From the first line to the last, copy the listing below word for word.

----- PROVIDED MATERIAL

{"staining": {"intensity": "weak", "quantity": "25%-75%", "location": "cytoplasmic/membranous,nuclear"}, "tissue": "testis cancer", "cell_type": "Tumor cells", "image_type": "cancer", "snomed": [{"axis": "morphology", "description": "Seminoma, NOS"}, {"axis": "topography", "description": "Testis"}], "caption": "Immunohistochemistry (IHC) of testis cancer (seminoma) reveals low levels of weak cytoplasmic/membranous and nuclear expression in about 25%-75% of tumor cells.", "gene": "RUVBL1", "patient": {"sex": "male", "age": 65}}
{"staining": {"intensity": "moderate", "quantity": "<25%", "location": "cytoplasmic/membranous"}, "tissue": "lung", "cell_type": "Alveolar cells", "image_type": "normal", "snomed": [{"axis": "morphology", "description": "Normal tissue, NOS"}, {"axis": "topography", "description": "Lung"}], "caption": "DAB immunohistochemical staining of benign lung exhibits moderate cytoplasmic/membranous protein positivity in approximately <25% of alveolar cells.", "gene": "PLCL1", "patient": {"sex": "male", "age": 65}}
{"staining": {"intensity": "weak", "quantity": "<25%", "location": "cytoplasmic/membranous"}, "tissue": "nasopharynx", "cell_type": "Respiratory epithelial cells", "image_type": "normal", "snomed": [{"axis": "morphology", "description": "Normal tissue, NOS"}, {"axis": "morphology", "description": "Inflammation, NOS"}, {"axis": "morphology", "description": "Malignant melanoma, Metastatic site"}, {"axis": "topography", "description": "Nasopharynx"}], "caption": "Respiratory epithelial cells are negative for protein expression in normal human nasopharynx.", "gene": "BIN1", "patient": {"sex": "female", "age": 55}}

----------

** YOUR RESPONSE **
{"staining": {"intensity": "weak", "quantity": "25%-75%", "location": "cytoplasmic/membranous,nuclear"}, "tissue": "testis cancer", "cell_type": "Tumor cells", "image_type": "cancer", "snomed": [{"axis": "morphology", "description": "Seminoma, NOS"}, {"axis": "topography", "description": "Testis"}], "caption": "Immunohistochemistry (IHC) of testis cancer (seminoma) reveals low levels of weak cytoplasmic/membranous and nuclear expression in about 25%-75% of tumor cells.", "gene": "RUVBL1", "patient": {"sex": "male", "age": 65}}
{"staining": {"intensity": "moderate", "quantity": "<25%", "location": "cytoplasmic/membranous"}, "tissue": "lung", "cell_type": "Alveolar cells", "image_type": "normal", "snomed": [{"axis": "morphology", "description": "Normal tissue, NOS"}, {"axis": "topography", "description": "Lung"}], "caption": "DAB immunohistochemical staining of benign lung exhibits moderate cytoplasmic/membranous protein positivity in approximately <25% of alveolar cells.", "gene": "PLCL1", "patient": {"sex": "male", "age": 65}}
{"staining": {"intensity": "weak", "quantity": "<25%", "location": "cytoplasmic/membranous"}, "tissue": "nasopharynx", "cell_type": "Respiratory epithelial cells", "image_type": "normal", "snomed": [{"axis": "morphology", "description": "Normal tissue, NOS"}, {"axis": "morphology", "description": "Inflammation, NOS"}, {"axis": "morphology", "description": "Malignant melanoma, Metastatic site"}, {"axis": "topography", "description": "Nasopharynx"}], "caption": "Respiratory epithelial cells are negative for protein expression in normal human nasopharynx.", "gene": "BIN1", "patient": {"sex": "female", "age": 55}}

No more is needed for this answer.